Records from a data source
>>>>
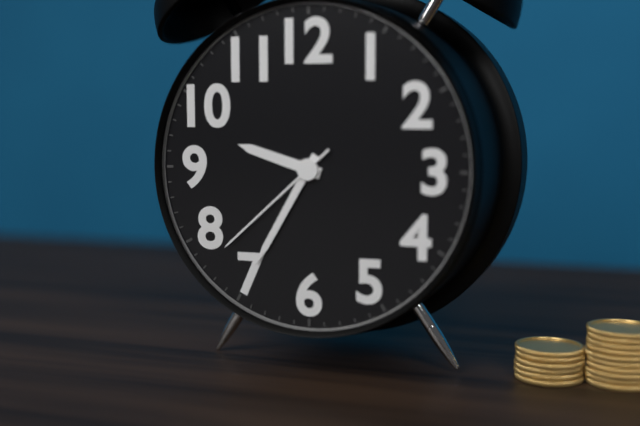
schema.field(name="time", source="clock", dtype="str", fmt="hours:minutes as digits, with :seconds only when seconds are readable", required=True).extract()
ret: 9:35:38
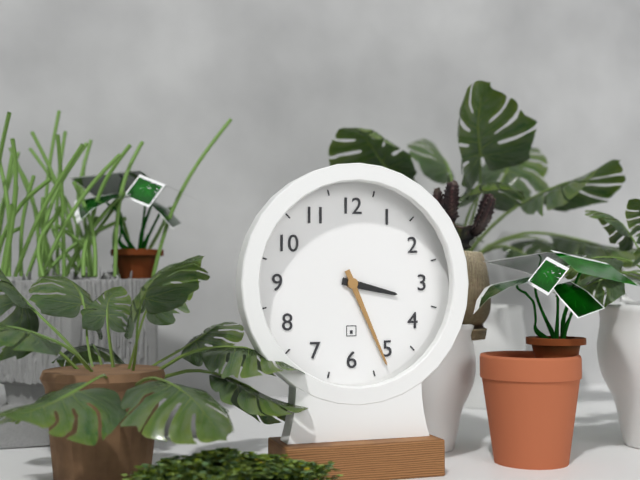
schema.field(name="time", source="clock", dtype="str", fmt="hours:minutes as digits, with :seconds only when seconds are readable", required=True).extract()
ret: 3:26
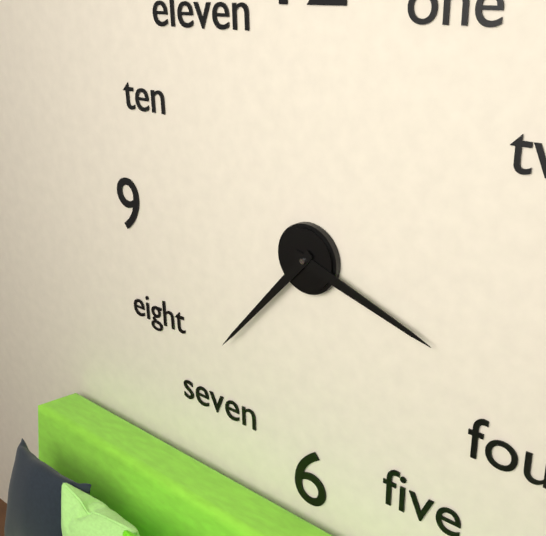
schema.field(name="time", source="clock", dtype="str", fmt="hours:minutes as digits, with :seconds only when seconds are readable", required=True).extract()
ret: 3:37
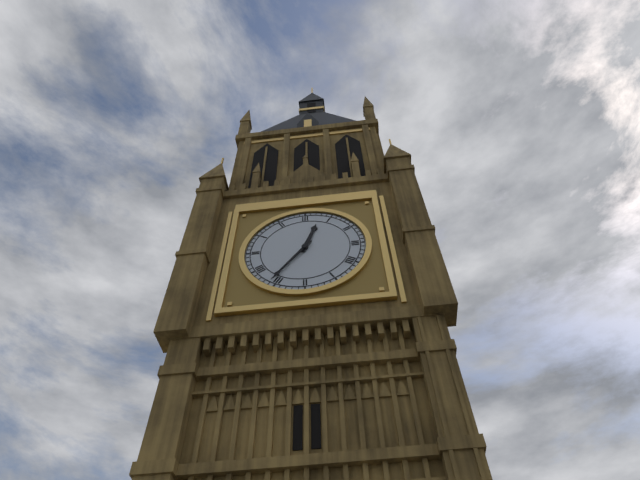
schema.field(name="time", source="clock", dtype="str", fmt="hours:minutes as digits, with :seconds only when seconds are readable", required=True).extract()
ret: 12:36
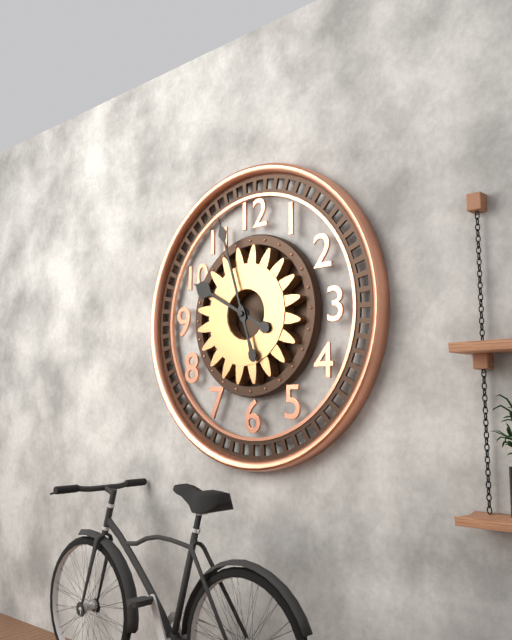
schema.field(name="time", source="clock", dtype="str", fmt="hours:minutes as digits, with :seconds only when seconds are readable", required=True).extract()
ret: 9:57
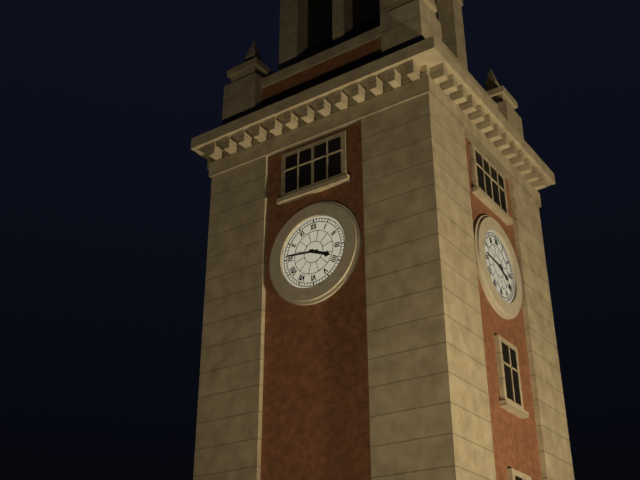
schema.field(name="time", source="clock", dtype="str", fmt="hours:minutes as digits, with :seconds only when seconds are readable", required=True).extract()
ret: 3:46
<<<<
= AIM OF THE TASK =
Can you extract every line of the entries above, reproduced word for word, leaving out the pictures?

= CORRECT RESPONSE =
schema.field(name="time", source="clock", dtype="str", fmt="hours:minutes as digits, with :seconds only when seconds are readable", required=True).extract()
ret: 9:35:38
schema.field(name="time", source="clock", dtype="str", fmt="hours:minutes as digits, with :seconds only when seconds are readable", required=True).extract()
ret: 3:26
schema.field(name="time", source="clock", dtype="str", fmt="hours:minutes as digits, with :seconds only when seconds are readable", required=True).extract()
ret: 3:37
schema.field(name="time", source="clock", dtype="str", fmt="hours:minutes as digits, with :seconds only when seconds are readable", required=True).extract()
ret: 12:36
schema.field(name="time", source="clock", dtype="str", fmt="hours:minutes as digits, with :seconds only when seconds are readable", required=True).extract()
ret: 9:57
schema.field(name="time", source="clock", dtype="str", fmt="hours:minutes as digits, with :seconds only when seconds are readable", required=True).extract()
ret: 3:46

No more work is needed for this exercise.